Cassette Review //
Hucksley
"Ghosts before breakfast"
(CAUTIOUS HORSES)


$10 //
Edition of 24 //
https://cautioushorses.bandcamp.com/album/ghosts-before-breakfast //

"Ghosts before breakfast" begins dreamy and trippy with singing in Spanish (I believe) and then it gets sped up all crazy.   It can feel swirly and then there are parts where it's blissed out.   Sometimes the drums cause distortion.   A series of beeps now and then it just kicks into all sort of jump cuts heavy.    As it grows wild it can also feel tribal.   It can feel like it is on an electronic loop as well, which is interesting in terms of combining the technology with the primitive.

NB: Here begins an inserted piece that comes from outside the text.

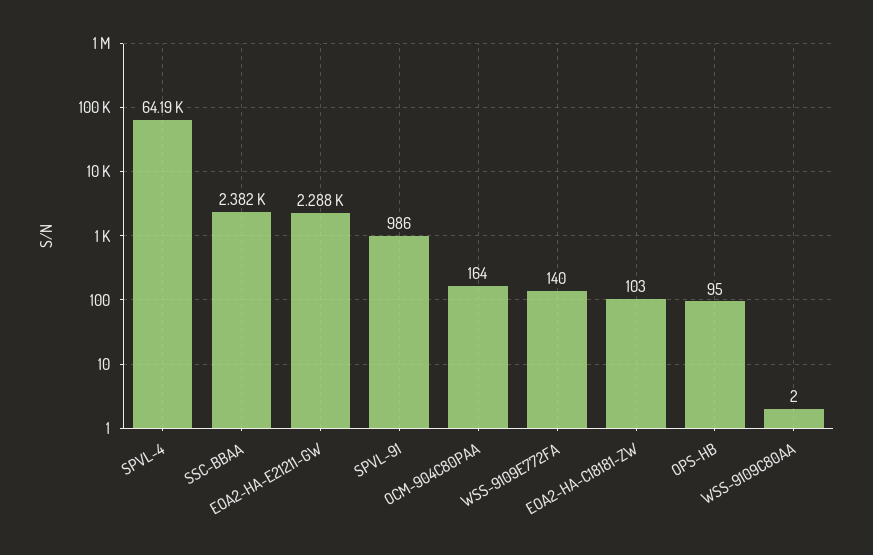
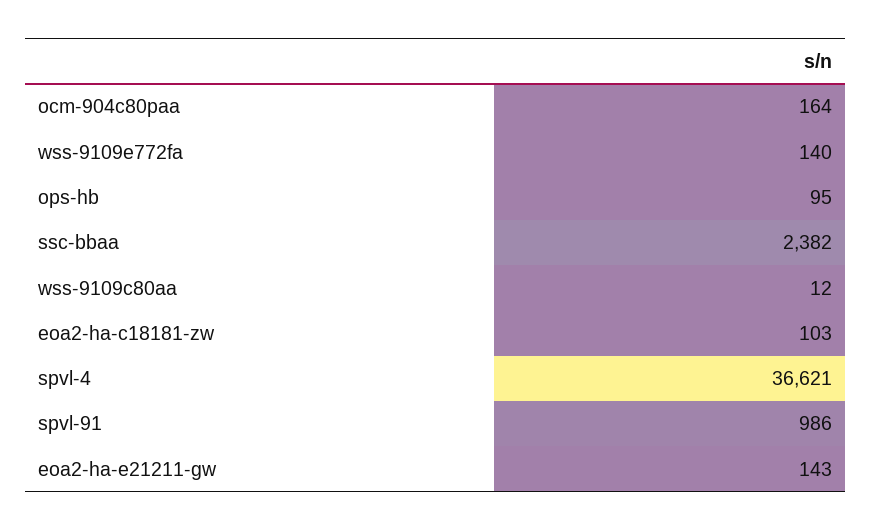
SPVL-4: 64190 -> 36621
EOA2-HA-E21211-GW: 2288 -> 143
WSS-9109C80AA: 2 -> 12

If "electronic tribal" is not a genre yet (it probably is) then that might be where you can find Hucksley.    There is a jungle, underwater feeling now with some jazz as it is also instrumental here.    For some reason every time I think of the jungle I think of "G.I. Joe" and having one of those characters playing a sax like jazz in the jungle just doesn't seem so out of place for me.   Maybe others who have not had similar upbringings would feel differently.

On the flip side we open with these wild beats and squeals, kind of like birds chirping.   I'd describe it as trap, though I'm not fully sure what that term means aside from that one song that's goes "Iwaslikeheywhatsuphello".    As it grows into this video game sound, the singing returns.  I hear "fake emergency" but I know that can't be right.    Winding, western like guitars set the pace for drum mayhem now.

There is a bit of alien feel to all of this as well, like perhaps it is set in the Nevada desert.   Video game blips make me think this could be such a soundtrack as well, though the only video game I can currently think of about aliens is that old Atari "E.T." game.   As intense as this grows, it slows down to that wind again as well.    This brings about the sad strings, strange sounds, a rumbling and growing static.    Sounds of kung fu fighting now and that Pong ding/beep, but in perfect closure it rests on that winding western guitar.